Updated: Aug 1, 2019
by Konjo Lemons
Police brutality is one of multiple forms of extreme violence by police. Many organizations have been developed or organized to stop these crucial events from happening. According to Lesley Hauler, a multimedia journalist, “For every 1000 people killed by police, only one officer is convicted of a crime.” Many victims of police brutality have been falsely imprisoned or arrested. As many may know, the most involved race with police violence is African Americans. Violence against African Americans is so wide-spread, October 22 has been named the National Day of Protest to Stop Police Brutality.

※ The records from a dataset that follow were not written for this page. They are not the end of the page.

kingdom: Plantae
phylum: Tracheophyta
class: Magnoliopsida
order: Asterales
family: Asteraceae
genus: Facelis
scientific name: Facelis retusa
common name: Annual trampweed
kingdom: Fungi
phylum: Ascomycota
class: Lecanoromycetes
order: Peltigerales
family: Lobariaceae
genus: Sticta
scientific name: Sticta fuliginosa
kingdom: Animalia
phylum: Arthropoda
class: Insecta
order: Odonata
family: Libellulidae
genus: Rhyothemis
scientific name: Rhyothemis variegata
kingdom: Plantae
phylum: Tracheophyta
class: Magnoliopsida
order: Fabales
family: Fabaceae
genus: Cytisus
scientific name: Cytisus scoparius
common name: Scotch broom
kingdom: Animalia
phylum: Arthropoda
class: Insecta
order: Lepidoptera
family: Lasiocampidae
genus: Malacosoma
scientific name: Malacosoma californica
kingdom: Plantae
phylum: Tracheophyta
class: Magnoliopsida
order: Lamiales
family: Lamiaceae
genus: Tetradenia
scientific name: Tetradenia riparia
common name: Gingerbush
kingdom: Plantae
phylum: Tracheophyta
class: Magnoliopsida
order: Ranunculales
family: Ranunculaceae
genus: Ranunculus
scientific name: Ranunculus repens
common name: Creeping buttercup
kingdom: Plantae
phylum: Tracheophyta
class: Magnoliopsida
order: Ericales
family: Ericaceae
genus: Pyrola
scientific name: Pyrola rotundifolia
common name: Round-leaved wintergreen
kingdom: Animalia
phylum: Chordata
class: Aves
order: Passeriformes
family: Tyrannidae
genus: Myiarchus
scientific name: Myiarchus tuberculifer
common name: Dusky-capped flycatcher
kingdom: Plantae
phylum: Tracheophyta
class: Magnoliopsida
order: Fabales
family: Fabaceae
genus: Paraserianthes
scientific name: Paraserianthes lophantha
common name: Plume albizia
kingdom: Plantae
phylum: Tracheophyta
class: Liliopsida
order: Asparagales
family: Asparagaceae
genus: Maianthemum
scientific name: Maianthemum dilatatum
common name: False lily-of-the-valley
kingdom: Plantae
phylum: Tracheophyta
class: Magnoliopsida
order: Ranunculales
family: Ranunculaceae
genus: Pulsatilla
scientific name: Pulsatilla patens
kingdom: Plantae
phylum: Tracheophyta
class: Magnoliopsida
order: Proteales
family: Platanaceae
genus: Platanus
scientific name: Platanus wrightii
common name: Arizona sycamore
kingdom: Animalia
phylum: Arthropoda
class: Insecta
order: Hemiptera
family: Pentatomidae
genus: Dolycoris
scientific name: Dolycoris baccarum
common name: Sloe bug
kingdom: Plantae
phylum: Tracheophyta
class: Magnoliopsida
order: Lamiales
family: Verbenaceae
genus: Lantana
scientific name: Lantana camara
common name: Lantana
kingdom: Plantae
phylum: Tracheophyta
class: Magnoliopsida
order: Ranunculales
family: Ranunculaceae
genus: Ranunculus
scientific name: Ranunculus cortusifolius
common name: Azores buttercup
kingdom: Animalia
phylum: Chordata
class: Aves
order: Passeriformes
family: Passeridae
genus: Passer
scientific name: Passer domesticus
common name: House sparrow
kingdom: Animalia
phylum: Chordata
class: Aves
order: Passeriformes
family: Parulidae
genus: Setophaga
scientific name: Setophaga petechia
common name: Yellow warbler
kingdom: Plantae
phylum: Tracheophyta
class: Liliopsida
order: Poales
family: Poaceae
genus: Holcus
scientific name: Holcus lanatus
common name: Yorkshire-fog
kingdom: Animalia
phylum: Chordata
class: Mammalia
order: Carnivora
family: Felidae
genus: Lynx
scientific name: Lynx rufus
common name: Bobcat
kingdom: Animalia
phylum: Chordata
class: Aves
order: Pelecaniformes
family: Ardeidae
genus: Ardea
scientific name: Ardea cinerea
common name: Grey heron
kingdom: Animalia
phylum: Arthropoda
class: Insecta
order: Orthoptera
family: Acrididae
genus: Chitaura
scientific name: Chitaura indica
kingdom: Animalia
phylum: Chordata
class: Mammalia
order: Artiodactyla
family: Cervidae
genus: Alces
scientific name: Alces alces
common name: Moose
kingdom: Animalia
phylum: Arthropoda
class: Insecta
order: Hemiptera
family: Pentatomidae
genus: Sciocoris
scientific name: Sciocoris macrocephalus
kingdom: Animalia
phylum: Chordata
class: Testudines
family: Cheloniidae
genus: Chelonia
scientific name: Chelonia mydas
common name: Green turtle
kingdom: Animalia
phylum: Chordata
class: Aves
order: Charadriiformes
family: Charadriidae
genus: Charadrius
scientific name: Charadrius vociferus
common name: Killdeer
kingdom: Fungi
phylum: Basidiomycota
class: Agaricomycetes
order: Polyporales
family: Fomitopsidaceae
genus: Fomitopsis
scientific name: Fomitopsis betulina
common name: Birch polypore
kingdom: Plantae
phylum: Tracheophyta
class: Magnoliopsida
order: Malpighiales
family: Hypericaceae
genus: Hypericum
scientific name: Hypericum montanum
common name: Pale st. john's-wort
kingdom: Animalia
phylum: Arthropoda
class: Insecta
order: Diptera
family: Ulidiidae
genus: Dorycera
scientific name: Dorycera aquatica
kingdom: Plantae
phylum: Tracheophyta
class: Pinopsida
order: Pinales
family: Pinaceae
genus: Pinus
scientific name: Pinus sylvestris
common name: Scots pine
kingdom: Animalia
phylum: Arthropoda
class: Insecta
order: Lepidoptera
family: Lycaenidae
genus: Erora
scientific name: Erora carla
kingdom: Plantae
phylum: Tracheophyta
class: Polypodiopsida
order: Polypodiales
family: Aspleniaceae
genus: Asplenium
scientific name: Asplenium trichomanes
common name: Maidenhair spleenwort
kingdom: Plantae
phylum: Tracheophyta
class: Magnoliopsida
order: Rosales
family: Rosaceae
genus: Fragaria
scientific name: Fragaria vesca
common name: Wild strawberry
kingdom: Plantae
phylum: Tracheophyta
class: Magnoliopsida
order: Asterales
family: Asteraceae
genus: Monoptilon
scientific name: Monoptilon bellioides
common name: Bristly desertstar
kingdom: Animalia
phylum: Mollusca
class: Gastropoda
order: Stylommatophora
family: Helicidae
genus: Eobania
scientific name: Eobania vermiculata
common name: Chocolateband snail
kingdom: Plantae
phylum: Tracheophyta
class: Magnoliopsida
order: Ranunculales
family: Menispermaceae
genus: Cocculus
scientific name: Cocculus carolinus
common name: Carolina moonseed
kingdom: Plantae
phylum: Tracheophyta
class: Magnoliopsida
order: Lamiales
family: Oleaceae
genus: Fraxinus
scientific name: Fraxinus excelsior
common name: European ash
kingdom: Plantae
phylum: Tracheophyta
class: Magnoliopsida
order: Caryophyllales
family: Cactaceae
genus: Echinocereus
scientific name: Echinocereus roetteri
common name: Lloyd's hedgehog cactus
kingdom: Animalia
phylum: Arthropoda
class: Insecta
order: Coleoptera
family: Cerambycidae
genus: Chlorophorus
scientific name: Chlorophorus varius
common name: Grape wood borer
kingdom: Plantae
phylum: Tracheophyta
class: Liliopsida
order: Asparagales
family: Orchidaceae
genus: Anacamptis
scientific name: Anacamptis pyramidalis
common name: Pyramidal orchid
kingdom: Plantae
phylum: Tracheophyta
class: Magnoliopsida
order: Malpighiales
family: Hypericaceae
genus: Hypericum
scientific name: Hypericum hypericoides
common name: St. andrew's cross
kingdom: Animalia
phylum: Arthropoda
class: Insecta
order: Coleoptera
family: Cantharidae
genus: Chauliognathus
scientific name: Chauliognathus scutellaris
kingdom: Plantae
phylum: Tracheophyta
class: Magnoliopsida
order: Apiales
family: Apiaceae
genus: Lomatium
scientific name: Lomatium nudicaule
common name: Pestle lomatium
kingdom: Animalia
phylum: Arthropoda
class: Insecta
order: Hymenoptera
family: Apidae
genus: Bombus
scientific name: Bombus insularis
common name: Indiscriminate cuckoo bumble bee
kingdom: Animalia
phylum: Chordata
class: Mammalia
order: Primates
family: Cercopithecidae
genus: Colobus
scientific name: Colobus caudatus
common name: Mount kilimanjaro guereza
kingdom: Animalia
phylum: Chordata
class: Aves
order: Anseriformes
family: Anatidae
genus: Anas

In 2017, police killed 1,147 people, 25% of them were blacks, even though 13% of the population was African American. The question that needs to be answered is, “What needs to happen to end police violence for all races?” For this to be answered, you have to start with yourself.
*Police brutality isn’t just about violence. It is also about other crimes, such as:
1. False Imprisonment or arrest.
2. Failure to obey the rights put in place for people who are held in custody before a trial.
3. Unreasonable search or seizure(the action of capturing someone or something using force).
4. Intentional and cruel execution.
*All American races, families, ages, classes, and genders have been exposed to police brutality.
*The great majority of victims dealing with police brutality have been African Americans.
*Organizations formed from police brutality
1. CUAPB (Communities United Against Police Brutality).
2. NAAPB (National Association Against Police Brutality)
*The National Day of Protest to Stop Police Brutality: According to the October 22 Coalition, this day has occurred every year since 1996, in hopes to bring together "those under the gun and those not under the gun as a powerful voice to expose the epidemic of police brutality”.
*The Coalition also works on the Stolen Lives Project, which documents cases of killings by law enforcement nationwide.